--- Data for this exercise Enclosed Below ---

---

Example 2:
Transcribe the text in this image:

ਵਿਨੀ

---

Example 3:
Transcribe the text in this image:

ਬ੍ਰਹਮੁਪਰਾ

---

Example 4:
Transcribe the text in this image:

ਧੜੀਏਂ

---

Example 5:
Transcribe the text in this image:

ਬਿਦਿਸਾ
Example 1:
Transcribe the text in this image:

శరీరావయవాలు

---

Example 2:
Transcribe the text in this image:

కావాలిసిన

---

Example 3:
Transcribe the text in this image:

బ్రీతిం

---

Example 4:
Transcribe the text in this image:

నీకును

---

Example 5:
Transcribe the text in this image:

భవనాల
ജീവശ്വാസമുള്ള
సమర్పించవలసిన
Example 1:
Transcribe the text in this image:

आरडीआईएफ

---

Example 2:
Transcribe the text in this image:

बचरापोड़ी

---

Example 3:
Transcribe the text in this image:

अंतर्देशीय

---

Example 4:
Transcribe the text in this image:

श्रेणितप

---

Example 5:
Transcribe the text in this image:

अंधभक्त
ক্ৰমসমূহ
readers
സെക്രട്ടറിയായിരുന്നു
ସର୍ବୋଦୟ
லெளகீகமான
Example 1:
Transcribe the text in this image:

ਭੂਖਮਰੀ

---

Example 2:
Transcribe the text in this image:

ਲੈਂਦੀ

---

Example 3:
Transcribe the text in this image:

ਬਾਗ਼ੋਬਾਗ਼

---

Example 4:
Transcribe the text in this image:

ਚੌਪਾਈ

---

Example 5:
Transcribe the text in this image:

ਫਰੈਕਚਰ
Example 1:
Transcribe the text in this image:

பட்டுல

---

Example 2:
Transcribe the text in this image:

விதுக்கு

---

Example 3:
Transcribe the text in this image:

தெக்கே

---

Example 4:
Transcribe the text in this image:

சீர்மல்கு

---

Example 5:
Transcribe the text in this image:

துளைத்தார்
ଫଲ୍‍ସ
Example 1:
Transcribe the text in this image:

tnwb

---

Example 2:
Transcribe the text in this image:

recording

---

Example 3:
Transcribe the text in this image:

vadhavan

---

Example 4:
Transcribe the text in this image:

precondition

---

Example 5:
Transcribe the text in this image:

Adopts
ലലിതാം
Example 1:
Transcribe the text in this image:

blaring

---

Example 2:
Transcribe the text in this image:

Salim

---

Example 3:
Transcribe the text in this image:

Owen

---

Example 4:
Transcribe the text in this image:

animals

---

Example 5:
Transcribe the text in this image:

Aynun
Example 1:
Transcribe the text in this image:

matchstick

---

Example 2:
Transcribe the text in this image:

--- End of Enclosed Data for this exercise ---

What is expected: The records above should be reproduced in full, exactly as they read.

Solved problem:
---

Example 2:
Transcribe the text in this image:

ਵਿਨੀ

---

Example 3:
Transcribe the text in this image:

ਬ੍ਰਹਮੁਪਰਾ

---

Example 4:
Transcribe the text in this image:

ਧੜੀਏਂ

---

Example 5:
Transcribe the text in this image:

ਬਿਦਿਸਾ
Example 1:
Transcribe the text in this image:

శరీరావయవాలు

---

Example 2:
Transcribe the text in this image:

కావాలిసిన

---

Example 3:
Transcribe the text in this image:

బ్రీతిం

---

Example 4:
Transcribe the text in this image:

నీకును

---

Example 5:
Transcribe the text in this image:

భవనాల
ജീവശ്വാസമുള്ള
సమర్పించవలసిన
Example 1:
Transcribe the text in this image:

आरडीआईएफ

---

Example 2:
Transcribe the text in this image:

बचरापोड़ी

---

Example 3:
Transcribe the text in this image:

अंतर्देशीय

---

Example 4:
Transcribe the text in this image:

श्रेणितप

---

Example 5:
Transcribe the text in this image:

अंधभक्त
ক্ৰমসমূহ
readers
സെക്രട്ടറിയായിരുന്നു
ସର୍ବୋଦୟ
லெளகீகமான
Example 1:
Transcribe the text in this image:

ਭੂਖਮਰੀ

---

Example 2:
Transcribe the text in this image:

ਲੈਂਦੀ

---

Example 3:
Transcribe the text in this image:

ਬਾਗ਼ੋਬਾਗ਼

---

Example 4:
Transcribe the text in this image:

ਚੌਪਾਈ

---

Example 5:
Transcribe the text in this image:

ਫਰੈਕਚਰ
Example 1:
Transcribe the text in this image:

பட்டுல

---

Example 2:
Transcribe the text in this image:

விதுக்கு

---

Example 3:
Transcribe the text in this image:

தெக்கே

---

Example 4:
Transcribe the text in this image:

சீர்மல்கு

---

Example 5:
Transcribe the text in this image:

துளைத்தார்
ଫଲ୍‍ସ
Example 1:
Transcribe the text in this image:

tnwb

---

Example 2:
Transcribe the text in this image:

recording

---

Example 3:
Transcribe the text in this image:

vadhavan

---

Example 4:
Transcribe the text in this image:

precondition

---

Example 5:
Transcribe the text in this image:

Adopts
ലലിതാം
Example 1:
Transcribe the text in this image:

blaring

---

Example 2:
Transcribe the text in this image:

Salim

---

Example 3:
Transcribe the text in this image:

Owen

---

Example 4:
Transcribe the text in this image:

animals

---

Example 5:
Transcribe the text in this image:

Aynun
Example 1:
Transcribe the text in this image:

matchstick

---

Example 2:
Transcribe the text in this image:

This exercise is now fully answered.